1932 The Dublin to Blessington Steam Tram ceased operations, due to the increasing use of private cars and new bus services from Dublin city.

1938 Kimmage Manor church opened, originally for the seminary only.

1953 Our Lady’s School established.

1960 St. Pius X church opened.

1966 Templeogue College opened.

1974 Austin Clarke died at his home at Templeogue Bridge.

1975 St. Jude the Apostle church opened.

1975 Bishop Galvin National School opened.

1975 St Mary’s RFC house opened.

1977 Templeogue United FC founded.

1978 St Jude’s GAA club established.

1979 Bishop Shanahan National School opened.

1983 Centre for Mentally Handicapped Children and Adults opened at Cheeverstown House, formerly Kilvare House. The name comes from a house in Clondalkin that was rented by the society dedicated to the rehabilitation of children which moved to Kilvare in 1922, and later changed its focus towards the intellectually challenged as the old chronic diseases of childhood were overcome through medical advances.

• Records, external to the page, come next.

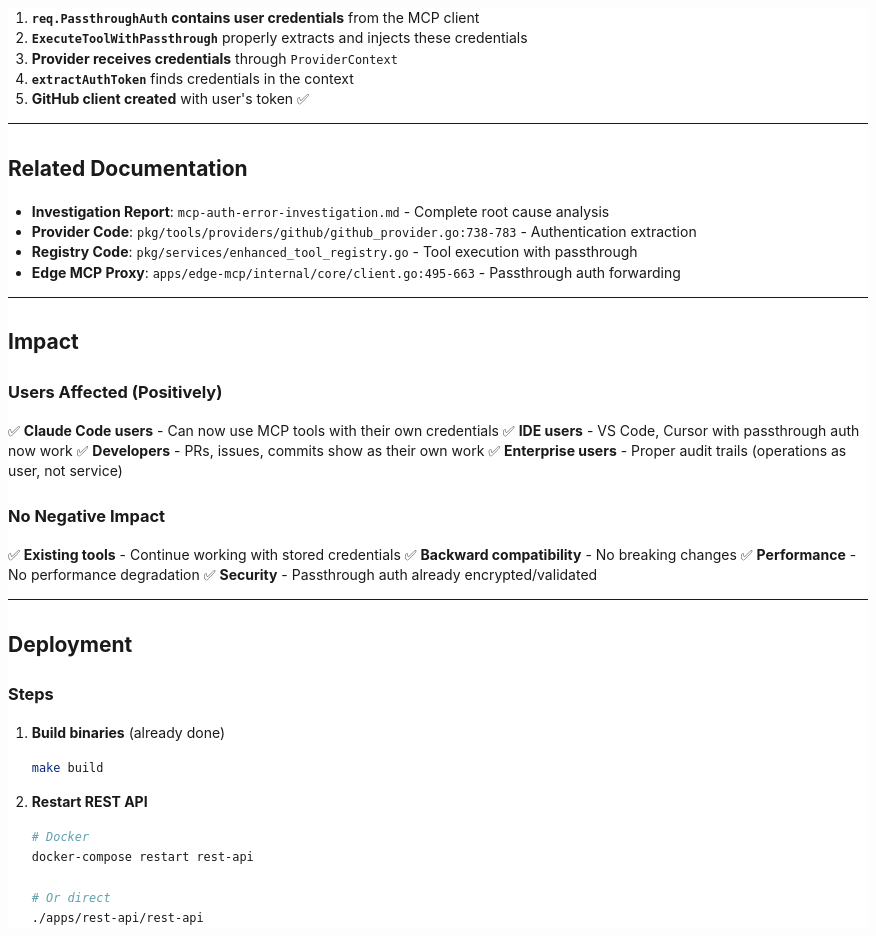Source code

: 1. **`req.PassthroughAuth` contains user credentials** from the MCP client
2. **`ExecuteToolWithPassthrough`** properly extracts and injects these credentials
3. **Provider receives credentials** through `ProviderContext`
4. **`extractAuthToken`** finds credentials in the context
5. **GitHub client created** with user's token ✅

---

## Related Documentation

- **Investigation Report**: `mcp-auth-error-investigation.md` - Complete root cause analysis
- **Provider Code**: `pkg/tools/providers/github/github_provider.go:738-783` - Authentication extraction
- **Registry Code**: `pkg/services/enhanced_tool_registry.go` - Tool execution with passthrough
- **Edge MCP Proxy**: `apps/edge-mcp/internal/core/client.go:495-663` - Passthrough auth forwarding

---

## Impact

### Users Affected (Positively)

✅ **Claude Code users** - Can now use MCP tools with their own credentials
✅ **IDE users** - VS Code, Cursor with passthrough auth now work
✅ **Developers** - PRs, issues, commits show as their own work
✅ **Enterprise users** - Proper audit trails (operations as user, not service)

### No Negative Impact

✅ **Existing tools** - Continue working with stored credentials
✅ **Backward compatibility** - No breaking changes
✅ **Performance** - No performance degradation
✅ **Security** - Passthrough auth already encrypted/validated

---

## Deployment

### Steps

1. **Build binaries** (already done)
   ```bash
   make build
   ```

2. **Restart REST API**
   ```bash
   # Docker
   docker-compose restart rest-api

   # Or direct
   ./apps/rest-api/rest-api
   ```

1985 Current Templeogue Bridge opened. Patrick Kavanagh's last home and the old eighteenth century bridge were both demolished to allow a wider road suitable for motorised traffic. Despite being named after Patrick Kavanagh, none of his relatives were invited to the opening.

1986 Tymon Park opened.

1986 Faugh’s GAA Hurling Club house opened.

1991 Dr George Otto Simms, retired to Templeogue with his wife Mercy in a career that culminated with the office of Anglican Archbishop of Armagh, dies.

1994 Western Parkway opened

2008 St Judes refurbished with coffee shop and other parochial facilities added.

2010 Planning permission granted to Wellington General Partners to develop a hotel at the Spawell complex.

2011 AIB appoints a receiver to run the Spawell Leisure Centre after owners WGP (Wellington General Partners) default on a 28 million Euro loan.

2010-11 St Pius X church is refurbished.